■ VORLIEGENDER TEXT ■
_ _ _
# ERlaubt Funkfrequenzen in der Türkei



## Boxy (18 Februar 2011)

Kann mir einer helfen und mir evtl. die Frage beantworten welche Funkfrequenzen in der Türkei freigegeben sind?

Es geht evtl. darum Signale an einem Rundtisch in einer Maschine via Funk zu übertragen.


----------



## nade (18 Februar 2011)

Hallo, das hat mir Googel ausgespuckt bei der Suche nach Funkfrequenzen Türkei:
Frequenzen

Vielleicht ein hilfts dir ja etwas weiter.


----------



## Boxy (18 Februar 2011)

nade schrieb:


> Hallo, das hat mir Googel ausgespuckt bei der Suche nach Funkfrequenzen Türkei:
> Frequenzen
> 
> Vielleicht ein hilfts dir ja etwas weiter.



Danke, aber ich meine das ist für den Amateurfunk.
Ich dachte da eher an Datenübertragung.


----------



## MSB (18 Februar 2011)

Nimm halt einfach Bluetooth, da das mittlerweile praktisch jedes Handy hat, dürfte das auch in der Türkei kein Problem sein,
und ein Rundtisch lässt jetzt ja auch nicht auf eine riesige benötigte Reichweite schließen.

Mfg
Manuel


----------



## nade (18 Februar 2011)

Also meinte was in dem Text gesehen zu haben für Industrie. Auch sind für Amateurfunk meines wissens keine Frequenzen im Ghz Bereich.

In Deutschland der BOS-Funk 2m liegt bei 140-150 Mhz.

Da dürften also Frequenzbereiche >400Mhz, also Wlan, Bluetooth kein Problem machen.


----------
_ _ _
■ EXTRAHIERTE DATEN ■
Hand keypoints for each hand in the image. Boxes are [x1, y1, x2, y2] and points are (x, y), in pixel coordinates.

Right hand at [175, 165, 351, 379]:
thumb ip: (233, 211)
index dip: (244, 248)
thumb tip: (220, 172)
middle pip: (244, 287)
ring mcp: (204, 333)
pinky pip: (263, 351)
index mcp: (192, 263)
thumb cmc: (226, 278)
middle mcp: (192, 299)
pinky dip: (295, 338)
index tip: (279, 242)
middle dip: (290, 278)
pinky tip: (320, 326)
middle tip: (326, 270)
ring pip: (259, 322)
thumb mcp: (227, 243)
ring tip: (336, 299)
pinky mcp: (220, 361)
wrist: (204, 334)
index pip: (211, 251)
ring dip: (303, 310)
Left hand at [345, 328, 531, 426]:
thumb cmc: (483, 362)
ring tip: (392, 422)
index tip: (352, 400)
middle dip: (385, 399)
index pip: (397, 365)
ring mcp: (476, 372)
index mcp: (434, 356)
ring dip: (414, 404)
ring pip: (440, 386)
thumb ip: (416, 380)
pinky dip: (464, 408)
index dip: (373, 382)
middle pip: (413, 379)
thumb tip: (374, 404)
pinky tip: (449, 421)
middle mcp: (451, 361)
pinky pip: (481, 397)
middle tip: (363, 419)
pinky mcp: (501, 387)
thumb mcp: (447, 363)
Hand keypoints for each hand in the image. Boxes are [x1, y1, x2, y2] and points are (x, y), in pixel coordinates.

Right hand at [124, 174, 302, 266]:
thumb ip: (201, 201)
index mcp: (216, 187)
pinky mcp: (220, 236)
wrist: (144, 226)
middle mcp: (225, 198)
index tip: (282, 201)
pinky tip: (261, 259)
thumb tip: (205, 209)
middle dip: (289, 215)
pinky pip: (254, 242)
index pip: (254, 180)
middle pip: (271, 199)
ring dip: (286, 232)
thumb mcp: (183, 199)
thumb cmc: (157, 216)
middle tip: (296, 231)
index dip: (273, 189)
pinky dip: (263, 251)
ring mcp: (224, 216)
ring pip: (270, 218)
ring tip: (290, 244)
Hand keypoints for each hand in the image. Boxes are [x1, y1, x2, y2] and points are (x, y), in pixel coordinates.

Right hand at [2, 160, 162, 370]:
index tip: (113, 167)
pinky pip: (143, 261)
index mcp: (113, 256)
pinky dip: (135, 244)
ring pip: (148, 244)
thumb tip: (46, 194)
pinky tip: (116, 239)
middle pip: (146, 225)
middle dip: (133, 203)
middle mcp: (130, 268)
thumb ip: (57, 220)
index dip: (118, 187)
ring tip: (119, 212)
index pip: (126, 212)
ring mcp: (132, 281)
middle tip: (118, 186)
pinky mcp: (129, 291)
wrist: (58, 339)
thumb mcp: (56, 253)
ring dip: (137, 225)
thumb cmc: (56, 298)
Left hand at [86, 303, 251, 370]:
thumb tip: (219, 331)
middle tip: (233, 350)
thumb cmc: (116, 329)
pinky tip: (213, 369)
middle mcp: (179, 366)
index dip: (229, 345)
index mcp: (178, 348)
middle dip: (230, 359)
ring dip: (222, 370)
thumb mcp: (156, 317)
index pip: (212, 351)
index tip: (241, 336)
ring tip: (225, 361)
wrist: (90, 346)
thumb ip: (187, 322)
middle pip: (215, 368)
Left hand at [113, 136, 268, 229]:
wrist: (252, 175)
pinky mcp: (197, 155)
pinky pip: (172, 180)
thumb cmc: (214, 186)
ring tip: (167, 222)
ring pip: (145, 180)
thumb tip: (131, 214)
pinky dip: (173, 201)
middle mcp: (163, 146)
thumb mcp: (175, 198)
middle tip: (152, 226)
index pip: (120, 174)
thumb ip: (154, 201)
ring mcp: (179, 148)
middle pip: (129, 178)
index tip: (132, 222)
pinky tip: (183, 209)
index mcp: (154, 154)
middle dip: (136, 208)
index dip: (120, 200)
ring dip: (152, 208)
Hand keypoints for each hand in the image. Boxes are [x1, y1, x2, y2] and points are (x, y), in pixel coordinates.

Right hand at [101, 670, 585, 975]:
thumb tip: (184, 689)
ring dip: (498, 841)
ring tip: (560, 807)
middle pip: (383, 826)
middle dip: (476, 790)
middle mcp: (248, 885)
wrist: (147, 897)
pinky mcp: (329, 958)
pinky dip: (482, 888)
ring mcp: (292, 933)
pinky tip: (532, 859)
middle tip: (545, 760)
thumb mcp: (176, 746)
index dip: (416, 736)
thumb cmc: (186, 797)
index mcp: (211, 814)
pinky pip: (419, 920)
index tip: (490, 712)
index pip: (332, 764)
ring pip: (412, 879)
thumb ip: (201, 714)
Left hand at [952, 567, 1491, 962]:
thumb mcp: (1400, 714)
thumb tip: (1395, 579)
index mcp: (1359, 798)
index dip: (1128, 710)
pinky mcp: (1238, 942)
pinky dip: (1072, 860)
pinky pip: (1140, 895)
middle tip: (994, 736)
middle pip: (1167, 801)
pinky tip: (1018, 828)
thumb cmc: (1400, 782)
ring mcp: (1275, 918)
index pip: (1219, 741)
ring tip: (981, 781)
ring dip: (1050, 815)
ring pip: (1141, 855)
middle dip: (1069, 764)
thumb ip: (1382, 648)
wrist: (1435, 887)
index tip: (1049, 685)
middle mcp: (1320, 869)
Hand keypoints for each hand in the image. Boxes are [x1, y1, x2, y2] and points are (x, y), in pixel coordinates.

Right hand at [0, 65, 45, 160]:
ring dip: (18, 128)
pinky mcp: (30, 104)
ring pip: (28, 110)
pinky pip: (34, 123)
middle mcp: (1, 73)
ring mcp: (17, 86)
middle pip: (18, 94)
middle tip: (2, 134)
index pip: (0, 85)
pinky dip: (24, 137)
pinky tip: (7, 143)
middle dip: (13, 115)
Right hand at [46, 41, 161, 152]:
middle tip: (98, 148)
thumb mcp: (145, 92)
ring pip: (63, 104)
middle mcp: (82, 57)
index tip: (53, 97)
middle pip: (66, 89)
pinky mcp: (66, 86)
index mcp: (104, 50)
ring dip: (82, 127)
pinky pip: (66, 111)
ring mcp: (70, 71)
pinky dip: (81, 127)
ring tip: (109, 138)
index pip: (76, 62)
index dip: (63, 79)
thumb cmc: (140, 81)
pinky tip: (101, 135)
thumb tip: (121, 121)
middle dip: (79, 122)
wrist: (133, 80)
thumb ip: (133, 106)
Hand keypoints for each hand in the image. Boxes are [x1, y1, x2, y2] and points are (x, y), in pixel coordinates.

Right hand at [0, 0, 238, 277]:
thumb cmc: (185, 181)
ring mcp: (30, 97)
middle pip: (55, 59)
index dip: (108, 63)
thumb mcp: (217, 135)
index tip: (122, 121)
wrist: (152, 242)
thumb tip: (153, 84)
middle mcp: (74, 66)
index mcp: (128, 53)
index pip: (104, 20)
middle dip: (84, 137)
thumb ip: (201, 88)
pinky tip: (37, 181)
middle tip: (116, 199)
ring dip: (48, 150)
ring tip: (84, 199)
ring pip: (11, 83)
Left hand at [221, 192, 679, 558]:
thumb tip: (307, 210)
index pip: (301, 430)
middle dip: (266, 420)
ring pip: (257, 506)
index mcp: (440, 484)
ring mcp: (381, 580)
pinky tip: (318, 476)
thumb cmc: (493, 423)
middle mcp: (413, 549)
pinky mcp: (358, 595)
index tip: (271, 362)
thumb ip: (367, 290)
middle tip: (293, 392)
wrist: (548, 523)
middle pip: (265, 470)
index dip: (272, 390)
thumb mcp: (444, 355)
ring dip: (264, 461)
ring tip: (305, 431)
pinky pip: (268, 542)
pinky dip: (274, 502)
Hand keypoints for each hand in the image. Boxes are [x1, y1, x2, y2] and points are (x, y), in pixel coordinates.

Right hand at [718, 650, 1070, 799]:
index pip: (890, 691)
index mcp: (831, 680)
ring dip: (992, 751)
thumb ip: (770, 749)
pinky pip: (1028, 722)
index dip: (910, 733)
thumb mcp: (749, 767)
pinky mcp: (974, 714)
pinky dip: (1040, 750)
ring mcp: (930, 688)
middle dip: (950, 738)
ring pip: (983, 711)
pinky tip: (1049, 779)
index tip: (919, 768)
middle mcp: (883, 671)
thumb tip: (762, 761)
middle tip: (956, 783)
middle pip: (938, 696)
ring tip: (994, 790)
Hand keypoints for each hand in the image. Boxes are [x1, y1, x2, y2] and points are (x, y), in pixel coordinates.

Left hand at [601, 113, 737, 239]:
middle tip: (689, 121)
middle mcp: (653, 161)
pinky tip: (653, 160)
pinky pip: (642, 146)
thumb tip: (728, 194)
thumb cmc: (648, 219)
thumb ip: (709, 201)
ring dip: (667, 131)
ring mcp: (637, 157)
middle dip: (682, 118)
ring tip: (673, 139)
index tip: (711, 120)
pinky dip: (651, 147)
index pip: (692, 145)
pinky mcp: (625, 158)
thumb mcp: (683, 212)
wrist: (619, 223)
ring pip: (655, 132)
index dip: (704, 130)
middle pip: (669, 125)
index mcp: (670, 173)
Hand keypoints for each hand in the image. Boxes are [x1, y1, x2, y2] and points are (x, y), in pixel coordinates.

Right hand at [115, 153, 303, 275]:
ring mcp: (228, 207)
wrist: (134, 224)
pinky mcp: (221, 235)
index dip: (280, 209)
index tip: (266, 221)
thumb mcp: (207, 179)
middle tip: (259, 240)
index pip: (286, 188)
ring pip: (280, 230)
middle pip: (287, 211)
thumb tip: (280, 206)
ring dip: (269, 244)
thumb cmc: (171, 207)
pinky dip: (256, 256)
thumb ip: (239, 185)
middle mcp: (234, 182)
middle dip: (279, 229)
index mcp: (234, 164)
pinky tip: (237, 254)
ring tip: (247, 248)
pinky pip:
_ _ _
■ AUFGABEN ■
• A. Nenne alle Benutzernamen, unter denen im Forenthread über Funkfrequenzen in der Türkei Beiträge verfasst wurden.
• B. In welchem Frequenzbereich liegt laut dem Forenthread der BOS-Funk 2m in Deutschland?
• C. Schreibe aus dem Forenthread über Funkfrequenzen in der Türkei den Abschnitt von „## MSB (18 Februar“ bis einschließlich „benötigte Reichweite schließen.“ wortgetreu ab.

■ LÖSUNGEN ■
• A. Boxy, nade, MSB

• B. Bei 140–150 MHz.

• C.
## MSB (18 Februar 2011)

Nimm halt einfach Bluetooth, da das mittlerweile praktisch jedes Handy hat, dürfte das auch in der Türkei kein Problem sein,
und ein Rundtisch lässt jetzt ja auch nicht auf eine riesige benötigte Reichweite schließen.